Using this research, Ryan and her research team then set down with volunteer families from a number of ethnic, cultural, economic and religious backgrounds — including Latter-day Saints. Here they staged what Ryan called intervention work — explaining how their rejecting behaviors can put their children at risk.

“We take a non-judgmental approach where we accept families,” she said. “[For example, we say] we respect your beliefs, and that you believe this is wrong and you don’t want your son to be gay. But many times they are not as clear with their children as they are with themselves. In other words, they don’t talk openly about these things because they’re very uncomfortable about it, so they are harboring anger or uncomfortable feelings and these get communicated behaviorally in other ways.”

“What I recommend to families is that they are honest about how they feel with their children and that they tell their children that they love them, because underneath it all they do. What I’ve found is when parents are uncomfortable and conflicted, that’s the part that gets communicated to the child, not that they love them.”

Ryan said she has also found that parents often do damaging things to their children unintentionally — not because they hate their gay offspring, but because they are concerned about how they will fit into an anti-gay world. With this in mind, Ryan said she and her staff tell the families they council the more than 100 rejecting behaviors parents do which can put their gay children at greater risk for “HIV infection, substance abuse and mental illnesses,” and then discuss with them how to modify their behavior to communicate a clear message of love and support to their children.

To explain how this process works, Ryan gave one example of a father who frequently made negative comments about gay men in front of his son, referring to them as “faggots” or “fairies.”

“He said, ‘I wish I’d never made those comments, but I did and I know it makes my son think I disapprove of who he is. But that’s in the past and I can only change it now,’” she said.

Ryan said she came to Utah in August because she has worked extensively with LDS families, whom she describes as, overall, “very responsive to the project and our findings.”

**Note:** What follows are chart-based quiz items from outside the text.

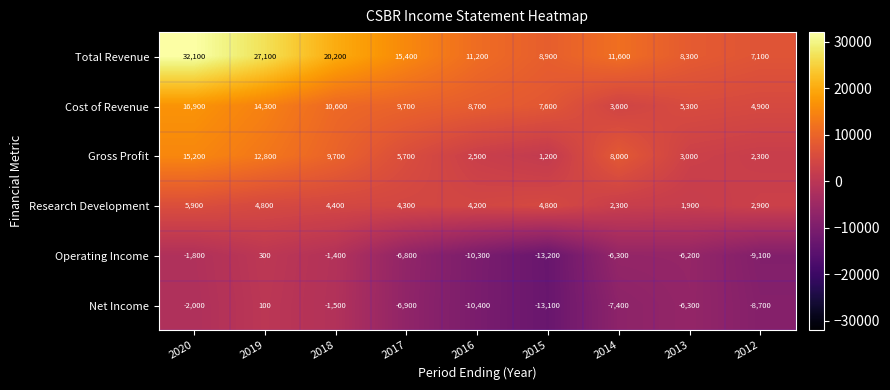

Count the number of data series in this chart.

6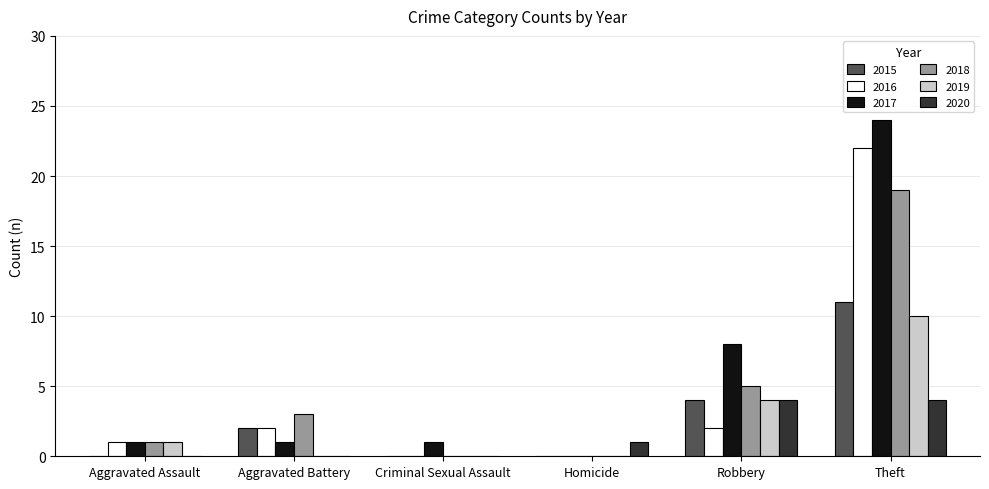

What are all the series names shown in the legend?

2015, 2016, 2017, 2018, 2019, 2020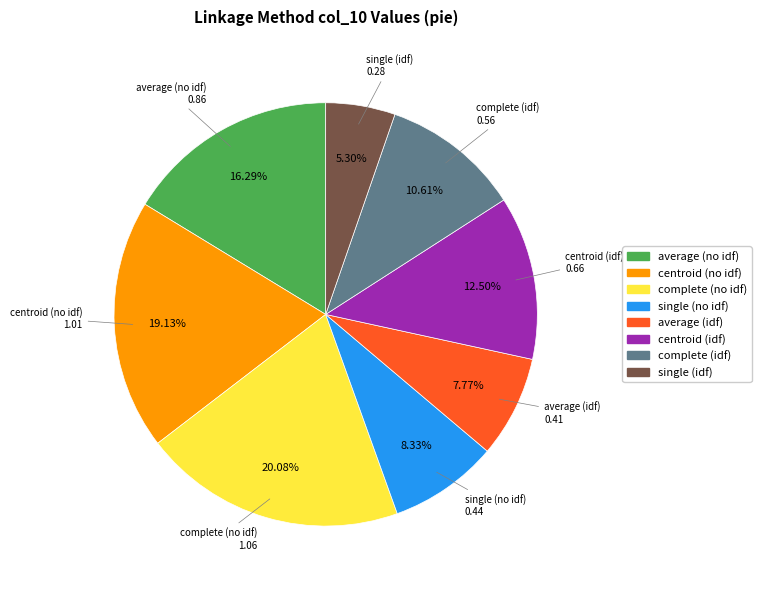

Is there any slice that represents more than half of the pie?

No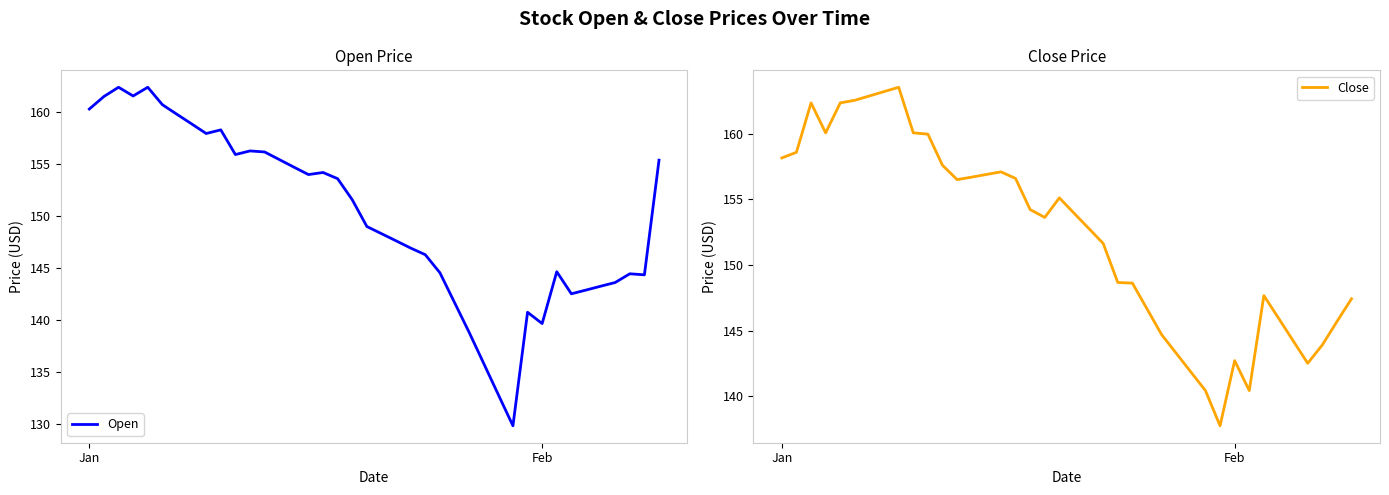

Reading right to left, extract all data points from this chart.

Open: 155.4	144.3	144.4	143.6	143.2	142.9	142.5	144.6	139.6	140.7	129.8	132.8	135.8	138.8	141.7	144.5	146.3	146.9	147.6	148.3	149.0	151.6	153.6	154.2	154.0	154.7	155.5	156.2	156.3	155.9	158.3	158.0	158.9	159.8	160.8	162.4	161.6	162.4	161.5	160.3
Close: 147.4	145.7	143.9	142.5	144.2	145.9	147.7	140.4	142.7	137.8	140.4	141.8	143.3	144.7	146.7	148.6	148.7	151.6	152.8	153.9	155.1	153.6	154.2	156.6	157.1	156.9	156.7	156.5	157.6	159.9	160.1	163.5	163.2	162.9	162.5	162.3	160.1	162.3	158.6	158.1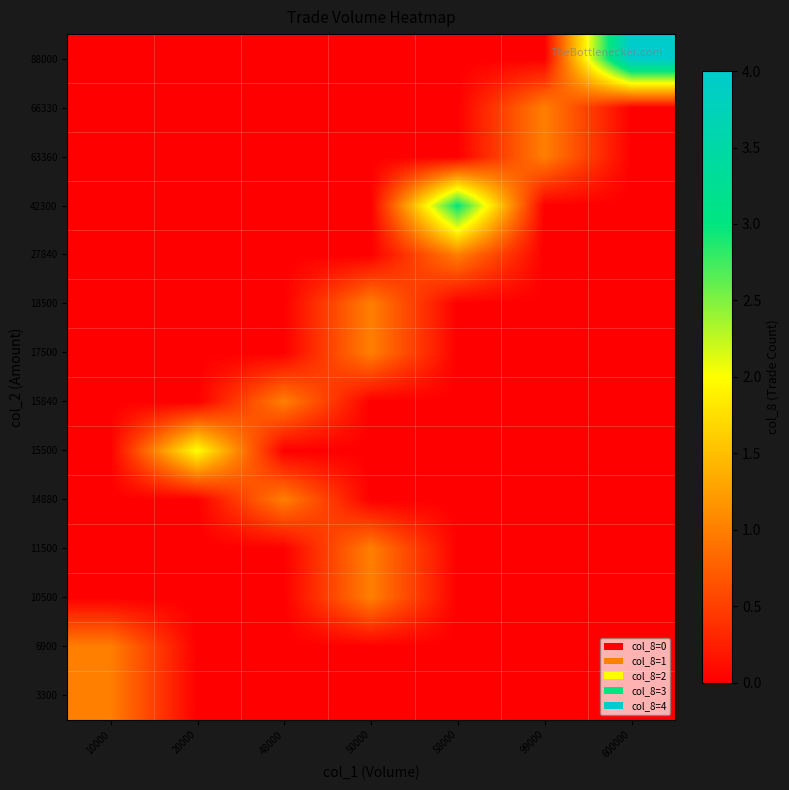

What is the total value across all series at 58000?

4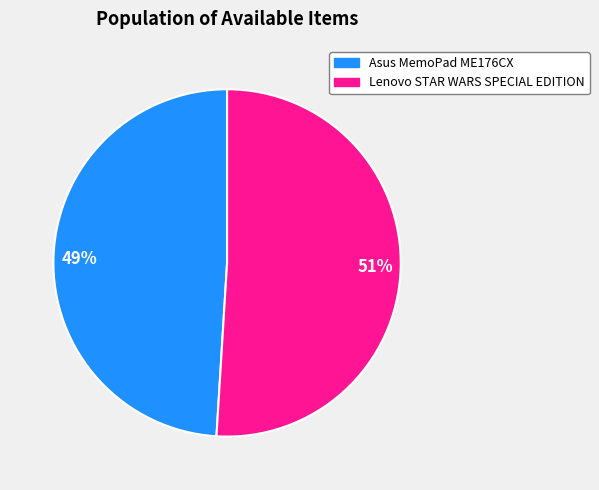

How many slices are in this pie chart?

2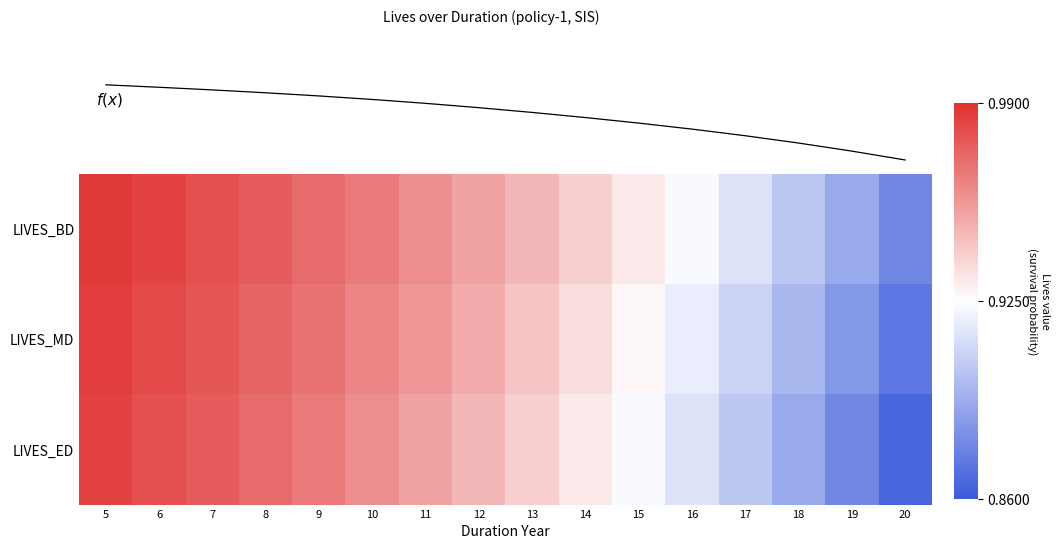

What is the sum of the LIVES_BD values at 10 and 7?

1.9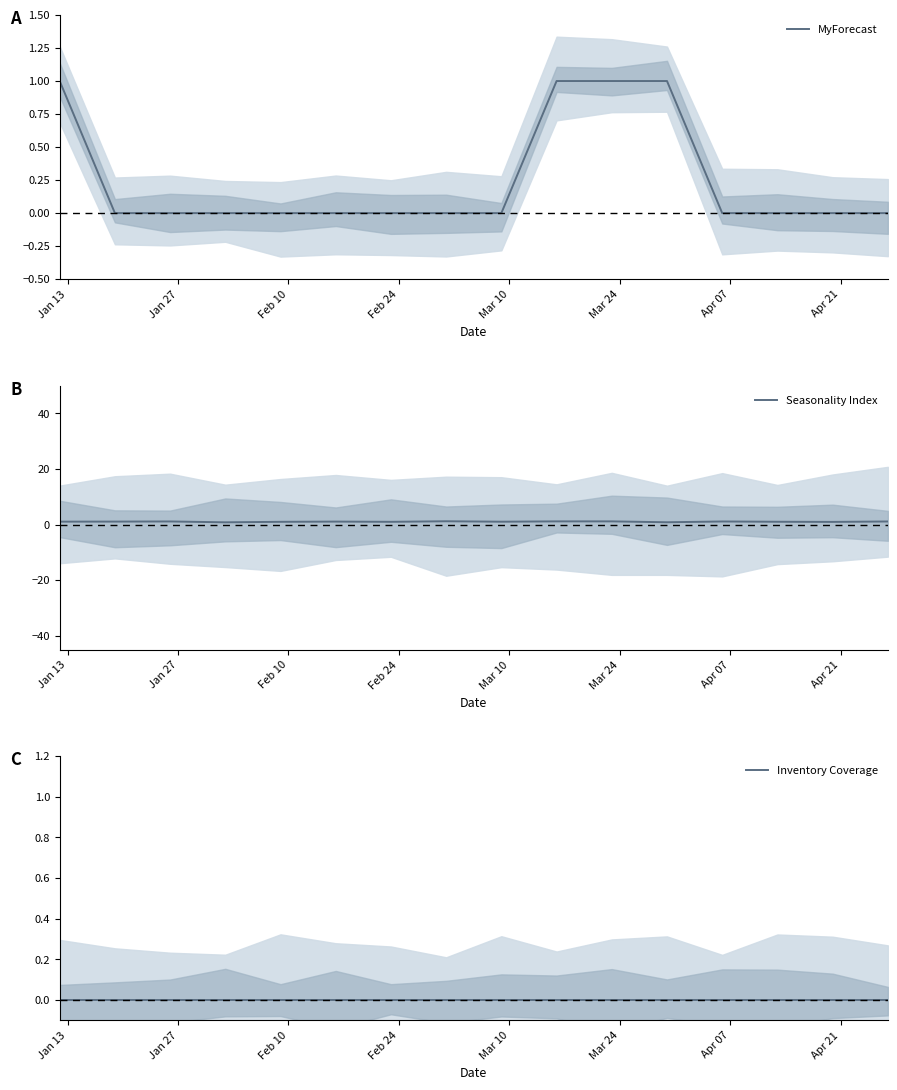

True or false: Inventory Coverage and MyForecast intersect in this chart.

False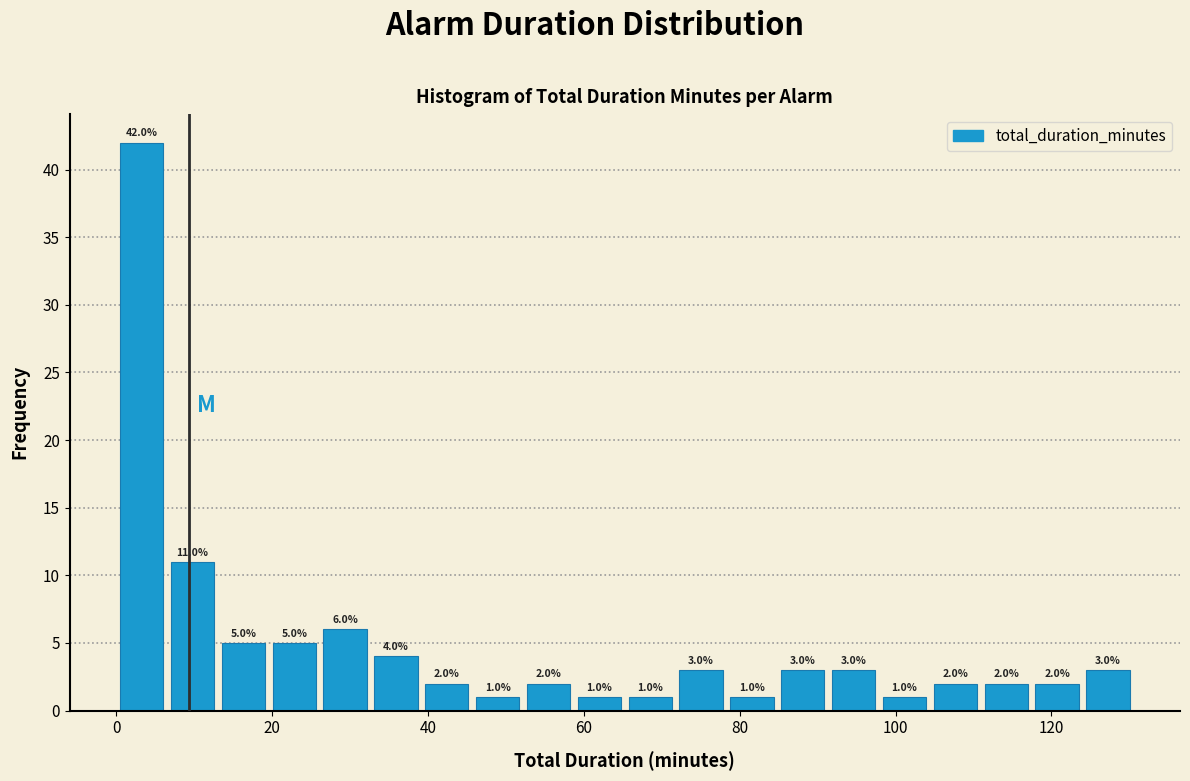

Around what value on the x-axis is the tallest bar? Give the approximate position of its centre, as read against the axis.

4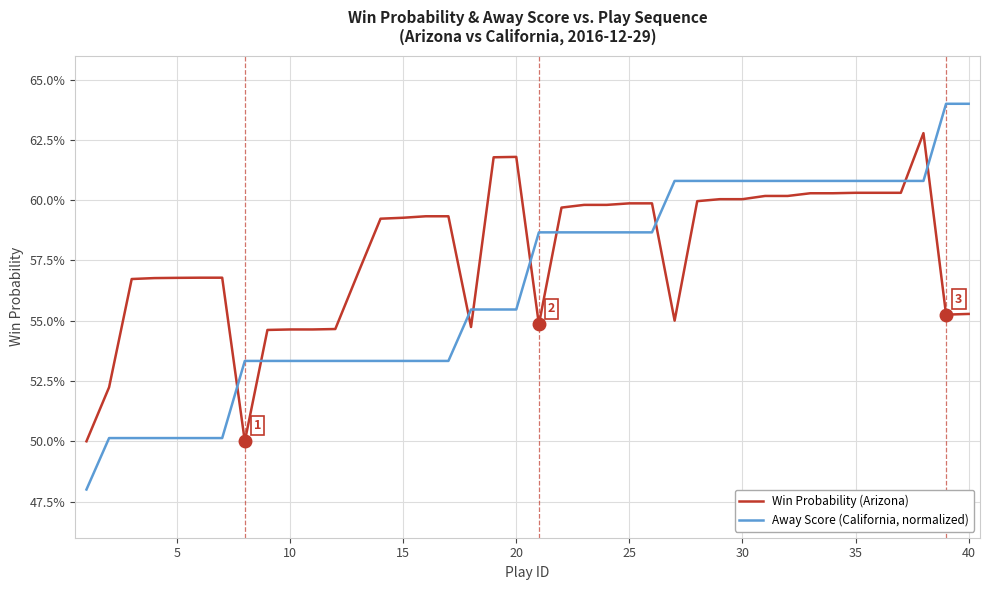

Is this an area chart (filled region under the line)?

No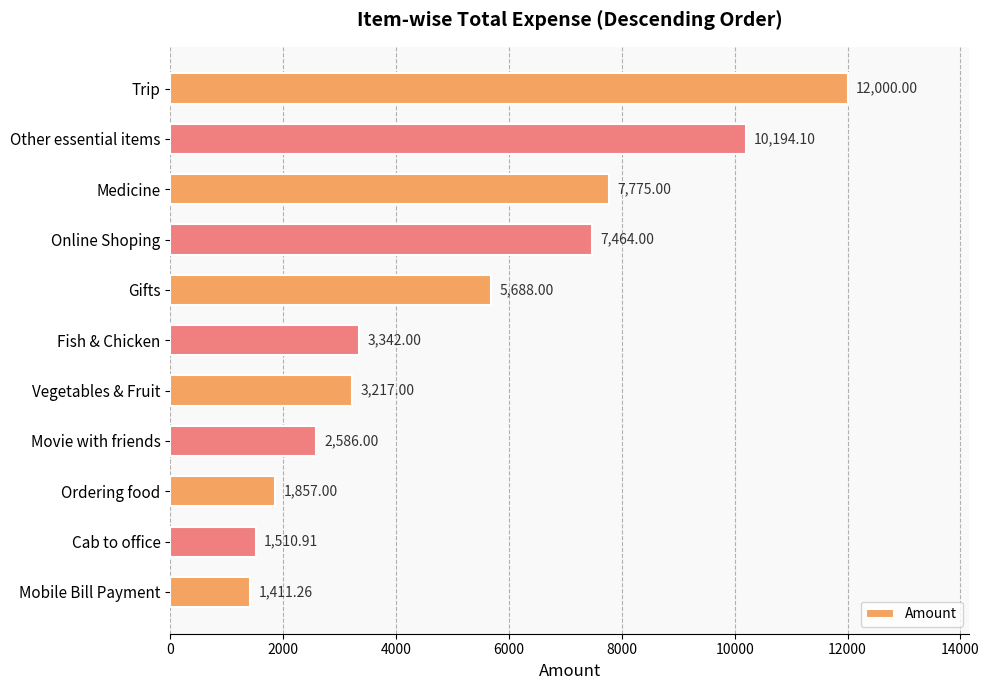

How many bars are there in total?

11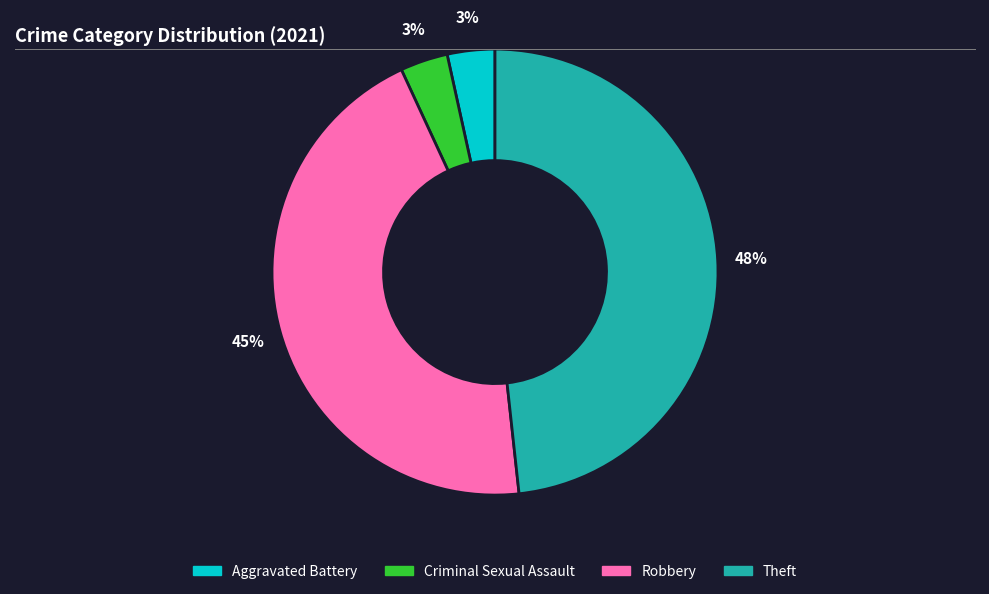

Is the sum of Theft and Robbery greater than half?

Yes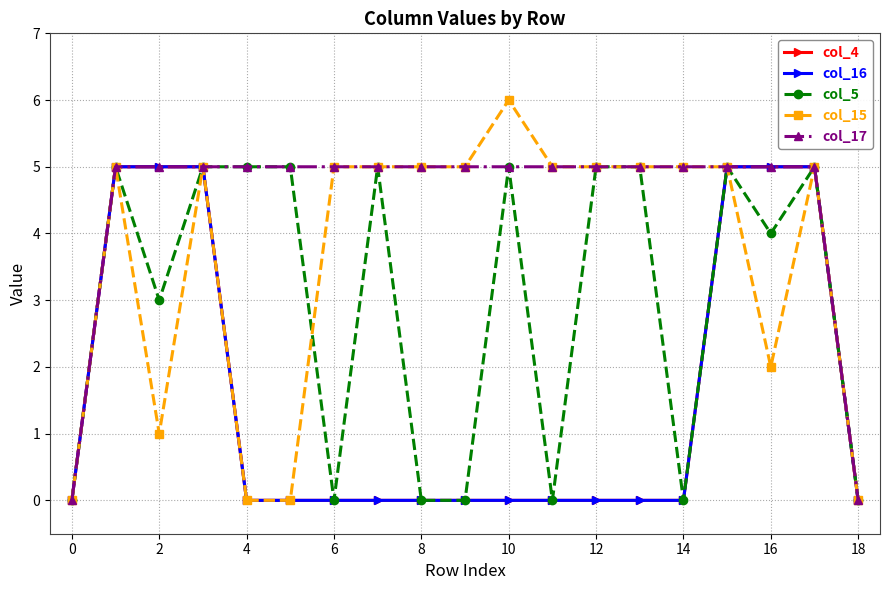

Which series has the largest total across all categories?

col_17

“I think it’s because families are important [in LDS culture] and our approach is respectful,” she said.

Ultimately, Ryan said the Family Research Project has several goals. Along with conducting studies on other populations (such as black and Asian-American families) and continuing with the interventions, the project is developing materials for social service agencies, pediatricians and other offices that regularly work with families and their children.

“One of the very interesting responses we had regardless of education level or ethnic group was that all families should have this information, but they didn’t get it anywhere,” she said. “They felt it was really important that the information from this research be available to pediatricians, in prenatal classes.”

She said she will also spread the project’s findings through future academic papers, policy and practice related materials for child welfare agencies who work with homeless gay and transgender youth, and even family education materials such as videos and booklets geared towards families of all religions and ethnicities.

And while families who participate in the project may not alter their behavior overnight, Ryan said she is hopeful that the Family Acceptance Project can help parents and other caregivers do the right thing for the gay and transgender children in their care.

“My aim is to empower family members with this information so they can do what they need to do to help their children,” she said. “The word I use is support. I tell them that they can still support their child while decreasing some of those behaviors that put their child at a very high risk.”